*** SOURCE DOCUMENT
It's a fresh install and it fails on the first command, I wonder what I
should do next...


----------



## George (Nov 16, 2020)

Wait for a bugfix. PR 250362, but also PR 249714.


----------



## Relictrix (Nov 16, 2020)

Ah ok, nice to know next time i check the bug list before i launch something. Thanks for your reply Elazar!


----------



## dvl@ (Nov 26, 2020)

PR 225543 put Mailman 3 into the ports tree.

I have recently updated PR 250362 with a list of how to get Mailman running, but not necessarily functional.

My next step, porting Postorius to FreeBSD. If anyone is available to help, please let me know.


----------



## dvl@ (Dec 3, 2020)

More ports here in my own repo.. I have given up on Mailman3 for a while.


----------



## Relictrix (Dec 16, 2020)

dvl@ said:


> More ports here in my own repo.. I have given up on Mailman3 for a while.
******
# WHAT IS NEEDED
Print the passage of the Mailman 3 forum thread between "## George (Nov" and "your reply Elazar!", inclusive, without changing a word. The material that follows has no connection to the forum thread above.
*** DATA SECTION
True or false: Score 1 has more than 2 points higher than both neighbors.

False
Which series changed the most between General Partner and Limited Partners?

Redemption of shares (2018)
******
# RESPONSE AREA
## George (Nov 16, 2020)

Wait for a bugfix. PR 250362, but also PR 249714.


----------



## Relictrix (Nov 16, 2020)

Ah ok, nice to know next time i check the bug list before i launch something. Thanks for your reply Elazar!